INTERVIEW

Vorsicht vor der Weimarer Zange

von Redaktion

Söder über seine Minister, die Fernbeziehung mit Merz und den Ärger mit der AfD

Im Kreuzverhör: Söder mit Sebastian Arbinger, Christian Deutschländer, Mike Schier, Georg Anastasiadis und Leonie Hudelmaier (v.li.). © Oliver Bodmer

Der Zeigefinger aus dem Süden: Markus Söder will von Bayern aus in Berlin mitdirigieren. © Oliver Bodmer

Der Koalitionsvertrag steht, die meisten Minister sind benannt – kommt jetzt endlich die versprochene Politikwende? Kurz nach der Präsentation des Unions-Personals für die Merz-Regierung haben wir uns mit Markus Söder zum Interview verabredet. Was verlangt der CSU-Chef von seinen neuen Bundesministern, warum hat er sie ausgewählt und keine Münchner in den Norden geschickt? 90 Minuten stand er in unserer Redaktion Rede und Antwort.

◆ ROHDATEN
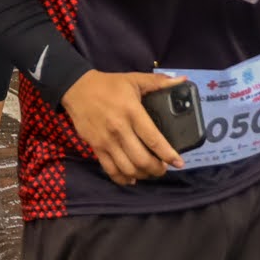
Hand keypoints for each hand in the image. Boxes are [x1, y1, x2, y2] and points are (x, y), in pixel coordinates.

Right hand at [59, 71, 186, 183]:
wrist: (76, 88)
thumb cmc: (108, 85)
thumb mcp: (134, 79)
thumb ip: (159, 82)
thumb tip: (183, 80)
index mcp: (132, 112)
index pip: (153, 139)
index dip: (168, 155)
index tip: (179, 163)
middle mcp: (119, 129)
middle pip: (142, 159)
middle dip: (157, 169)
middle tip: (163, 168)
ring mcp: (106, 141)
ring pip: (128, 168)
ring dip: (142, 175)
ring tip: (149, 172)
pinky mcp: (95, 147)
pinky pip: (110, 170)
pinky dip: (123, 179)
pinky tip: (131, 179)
---
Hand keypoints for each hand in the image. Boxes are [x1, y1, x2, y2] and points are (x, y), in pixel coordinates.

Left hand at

◆ IHRE AUFGABEN
**A)** Wie lange stand Söder laut dem Text über das Söder-Interview in der Redaktion Rede und Antwort?
**B)** Nennen Sie alle Personen, die laut der Bildunterschrift im Text über das Söder-Interview Söder im Kreuzverhör gegenübersitzen.
**C)** Setzen Sie den Text über das Söder-Interview nach seinem letzten Satz fort.

◆ ANTWORTEN NACH NUMMER
**A)** 90 Minuten.

**B)** Sebastian Arbinger, Christian Deutschländer, Mike Schier, Georg Anastasiadis, Leonie Hudelmaier

**C)**
Herr Söder, Sie schicken zur allgemeinen Überraschung keinen Ihrer Münchner Minister nach Berlin. Sind die so schwach?

Wir sind mit unseren Teams in Bayern und in Berlin stark aufgestellt. Deshalb war ich von Anfang an überzeugt, dass ich das erfolgreiche Kabinett in München nicht auseinanderreiße. Wir bekommen jetzt drei exzellente Bundesminister: Alexander Dobrindt ist ein kluger Stratege, der die innere Sicherheit voranbringen wird. Er steht für Law and Order und einen echten Richtungswechsel in der Migrationspolitik. Doro Bär ist eine moderne, innovative Frau für Technologie, Hightech und Raumfahrt…

…aber keiner kennt Alois Rainer.

Er ist ein Mann vom Fach. Alois Rainer ist ein bodenständiger Metzgermeister für Heimat, Ernährung und Landwirtschaft – das passt übrigens viel besser als der grüne Tofuliebhaber Cem Özdemir. Auch hier gibt es einen Kulturwandel.

Merz bringt etliche Quereinsteiger wie Katherina Reiche und den MediaSaturn-Chef Karsten Wildberger. Warum trauen Sie sich das nicht?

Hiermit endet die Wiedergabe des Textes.